Exercise: From the records below, output exactly the lines running from the line containing "- picture frame [155,281,270,360]" through the line containing "- cell phone [67,936,163,960]", and no others.

Extracted records:
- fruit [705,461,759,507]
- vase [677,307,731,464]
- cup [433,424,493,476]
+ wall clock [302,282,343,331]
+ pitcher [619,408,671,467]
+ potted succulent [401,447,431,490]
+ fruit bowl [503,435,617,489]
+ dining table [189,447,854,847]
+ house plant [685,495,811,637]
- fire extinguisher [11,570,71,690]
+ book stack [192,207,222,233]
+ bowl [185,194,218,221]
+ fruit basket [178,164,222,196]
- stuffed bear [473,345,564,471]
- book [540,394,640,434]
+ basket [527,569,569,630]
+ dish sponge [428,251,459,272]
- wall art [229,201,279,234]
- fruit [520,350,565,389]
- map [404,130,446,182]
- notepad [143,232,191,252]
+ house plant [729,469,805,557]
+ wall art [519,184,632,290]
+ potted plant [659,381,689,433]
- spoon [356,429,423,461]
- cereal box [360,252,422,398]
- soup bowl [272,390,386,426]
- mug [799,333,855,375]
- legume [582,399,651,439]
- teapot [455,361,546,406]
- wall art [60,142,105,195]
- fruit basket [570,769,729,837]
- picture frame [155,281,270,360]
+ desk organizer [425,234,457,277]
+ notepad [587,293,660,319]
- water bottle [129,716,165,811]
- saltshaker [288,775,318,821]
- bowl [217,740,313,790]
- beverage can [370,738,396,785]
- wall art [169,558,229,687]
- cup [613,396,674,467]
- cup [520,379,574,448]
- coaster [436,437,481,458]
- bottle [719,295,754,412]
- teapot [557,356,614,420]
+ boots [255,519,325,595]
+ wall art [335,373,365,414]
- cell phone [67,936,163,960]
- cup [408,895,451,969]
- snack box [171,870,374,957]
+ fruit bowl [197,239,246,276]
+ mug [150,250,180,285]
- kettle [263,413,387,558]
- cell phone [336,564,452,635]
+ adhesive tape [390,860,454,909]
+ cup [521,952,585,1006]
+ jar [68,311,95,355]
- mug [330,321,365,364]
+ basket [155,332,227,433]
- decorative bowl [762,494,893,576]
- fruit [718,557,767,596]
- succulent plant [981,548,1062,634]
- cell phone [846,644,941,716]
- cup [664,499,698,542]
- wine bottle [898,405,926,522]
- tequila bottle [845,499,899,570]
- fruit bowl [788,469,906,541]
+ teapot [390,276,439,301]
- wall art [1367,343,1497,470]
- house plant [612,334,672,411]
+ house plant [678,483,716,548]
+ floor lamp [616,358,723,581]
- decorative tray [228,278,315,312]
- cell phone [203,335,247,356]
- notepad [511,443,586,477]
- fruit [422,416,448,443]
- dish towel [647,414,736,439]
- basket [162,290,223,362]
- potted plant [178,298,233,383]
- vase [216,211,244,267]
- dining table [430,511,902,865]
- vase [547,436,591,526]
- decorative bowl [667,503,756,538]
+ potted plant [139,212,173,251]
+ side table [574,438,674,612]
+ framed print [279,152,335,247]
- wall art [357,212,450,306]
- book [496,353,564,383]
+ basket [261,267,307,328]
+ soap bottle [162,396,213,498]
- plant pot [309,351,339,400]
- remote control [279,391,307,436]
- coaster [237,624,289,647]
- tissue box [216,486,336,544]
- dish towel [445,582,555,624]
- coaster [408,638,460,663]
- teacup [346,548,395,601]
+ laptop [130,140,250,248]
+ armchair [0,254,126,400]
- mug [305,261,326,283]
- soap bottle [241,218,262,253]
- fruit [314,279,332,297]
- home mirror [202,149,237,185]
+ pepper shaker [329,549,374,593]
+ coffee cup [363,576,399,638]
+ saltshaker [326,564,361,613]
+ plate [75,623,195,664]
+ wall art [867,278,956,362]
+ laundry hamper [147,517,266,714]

Result:
- picture frame [155,281,270,360]
+ desk organizer [425,234,457,277]
+ notepad [587,293,660,319]
- water bottle [129,716,165,811]
- saltshaker [288,775,318,821]
- bowl [217,740,313,790]
- beverage can [370,738,396,785]
- wall art [169,558,229,687]
- cup [613,396,674,467]
- cup [520,379,574,448]
- coaster [436,437,481,458]
- bottle [719,295,754,412]
- teapot [557,356,614,420]
+ boots [255,519,325,595]
+ wall art [335,373,365,414]
- cell phone [67,936,163,960]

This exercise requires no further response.